It is 4.25 pm. Shoppers are in transit in and out of Tuskys Tom Mboya Street in Nairobi. The hustle and bustle along the entrance is barely a representation of the crowded corridors and the river long queues that are inside the supermarket. "This is our peak time, the place is usually packed around this time but nothing like this," says Edwin Wamitila, a customer care representative at the supermarket. "This period of the year is seeing us smiling all the way to the bank," he adds.
In the heat of the Monday elections, urban dwellers are going beyond their way to make hay while the sun is still shining. A cautious approach towards personal planning needs to be in place to mitigate any risks, the shoppers say. The 2007/2008 post election violence claimed 1,300 lives and displaced more than 300,000 people.
Kenyans are preparing for any eventuality. Panic buying is 'the act of people buying unusually large amounts of a product in anticipation of, or after a disaster, or perceived disaster, or in anticipation of a large price increase or shortage.' A good number of Kenyans are buying goods in large amounts to counteract a potential shortage, as well as an act of safety.
Following the run out of supplies during the PEV period, Siema, a manager at a local organisation, said he is buying the basic commodities in time, to avoid the long queues this coming weekend or shortage as he experienced in the past election.
Njeri, 29, recalls how she and her family had nothing to eat, except sweet potatoes and cassava that she had earlier received from her mother in the village shortly before hell broke loose in 2008. "There was nothing else to eat, not even a packet of unga and when we found some, the prices had been quadrupled," adds Njeri.

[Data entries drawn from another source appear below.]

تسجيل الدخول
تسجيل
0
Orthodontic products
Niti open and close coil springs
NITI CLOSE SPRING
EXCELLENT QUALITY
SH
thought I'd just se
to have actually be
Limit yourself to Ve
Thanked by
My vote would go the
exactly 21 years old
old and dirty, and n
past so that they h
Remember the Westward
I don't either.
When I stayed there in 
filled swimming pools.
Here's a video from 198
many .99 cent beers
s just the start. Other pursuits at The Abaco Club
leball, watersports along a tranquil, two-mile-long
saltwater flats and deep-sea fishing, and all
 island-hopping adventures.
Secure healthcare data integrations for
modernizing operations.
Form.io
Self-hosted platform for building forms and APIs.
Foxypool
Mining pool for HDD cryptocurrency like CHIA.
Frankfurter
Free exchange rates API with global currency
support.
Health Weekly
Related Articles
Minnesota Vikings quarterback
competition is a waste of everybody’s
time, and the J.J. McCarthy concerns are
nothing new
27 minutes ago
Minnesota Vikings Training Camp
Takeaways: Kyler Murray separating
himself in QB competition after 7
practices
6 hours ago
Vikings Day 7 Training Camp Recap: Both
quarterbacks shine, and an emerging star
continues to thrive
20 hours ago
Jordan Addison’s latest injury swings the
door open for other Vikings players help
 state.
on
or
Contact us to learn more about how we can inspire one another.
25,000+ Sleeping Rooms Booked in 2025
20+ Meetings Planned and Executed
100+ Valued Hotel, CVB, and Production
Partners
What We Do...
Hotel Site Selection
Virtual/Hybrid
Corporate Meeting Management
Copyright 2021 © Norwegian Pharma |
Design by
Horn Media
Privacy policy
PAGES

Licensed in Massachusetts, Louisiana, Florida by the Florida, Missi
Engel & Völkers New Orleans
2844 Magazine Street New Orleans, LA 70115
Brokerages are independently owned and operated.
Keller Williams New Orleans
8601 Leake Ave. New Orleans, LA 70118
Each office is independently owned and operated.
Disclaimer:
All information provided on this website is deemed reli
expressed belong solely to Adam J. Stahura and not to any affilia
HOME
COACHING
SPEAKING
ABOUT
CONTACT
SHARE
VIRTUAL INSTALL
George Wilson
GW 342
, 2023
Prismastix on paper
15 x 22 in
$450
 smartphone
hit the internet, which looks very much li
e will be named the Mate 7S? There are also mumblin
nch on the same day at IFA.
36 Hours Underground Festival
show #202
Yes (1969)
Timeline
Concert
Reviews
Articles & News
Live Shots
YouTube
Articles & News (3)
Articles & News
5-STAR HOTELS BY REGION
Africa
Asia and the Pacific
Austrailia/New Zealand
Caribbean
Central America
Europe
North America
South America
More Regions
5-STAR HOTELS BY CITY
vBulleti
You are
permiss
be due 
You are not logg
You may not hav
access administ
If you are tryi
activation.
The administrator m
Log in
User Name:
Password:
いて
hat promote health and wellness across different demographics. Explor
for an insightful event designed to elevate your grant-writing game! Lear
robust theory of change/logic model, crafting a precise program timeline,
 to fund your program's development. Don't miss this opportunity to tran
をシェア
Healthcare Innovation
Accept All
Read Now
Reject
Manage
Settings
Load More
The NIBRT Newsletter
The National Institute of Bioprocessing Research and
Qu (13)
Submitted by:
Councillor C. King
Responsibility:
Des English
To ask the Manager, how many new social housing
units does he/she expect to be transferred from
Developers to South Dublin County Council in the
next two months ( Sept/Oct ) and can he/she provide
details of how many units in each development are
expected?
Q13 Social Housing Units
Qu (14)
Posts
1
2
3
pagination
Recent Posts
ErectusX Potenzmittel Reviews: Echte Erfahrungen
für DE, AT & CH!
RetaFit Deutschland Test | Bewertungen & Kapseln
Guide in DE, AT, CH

Njeri, residing in Eldoret at that time, is among many that were severely affected by the shutdowns that surrounded that period. The head of stocks at the Nakumatt Thika Highway said since its recent launch, the number of customers is high. He says the numbers have doubled from last week. "We have tripled the stocks since the demand is much higher including this offer period, especially on essential goods such as sugar, maize floor, rice, cooking oil and toiletries," he says.
Boniface Mwangi, a cashier at Naivas supermarket on Ronald Ngala Street in Nairobi, acknowledges the queues have gotten longer, and that he has to serve 450 customers during his shift compared to the 250-300 during other days.
However, for some, it is business as usual. Rural dwellers like Wanjogu, a poultry farmer residing in Kiambu, is unmoved by the fear of violence affecting businesses. He argues that food is in adamant supply in the farms and shops rarely close. Others like Kanini, a vegetable vendor at Roysambu, are optimistic of the coming elections. Hence, she will not engage in panic buying.
The public call for peace by the leading presidential candidates has assured people that there will be no violence. The recent sharing and shaking of hands by the presidential candidates during the presidential debates and the national repentance held at Uhuru Park in Nairobi, led by Prophet David Awuor, has emphasised the need for peace. This call has been embraced by a majority of people though others are still skeptical and choose to play it safe.
According to Edward Owino, a marketing research lecturer and an emergency planner, people ought to maintain a stock list of vital goods at all times. This is intended to moderate excessive or last minute purchases, which may put a strain on supply in times of shortages or can result in a sudden increase in the cost of goods.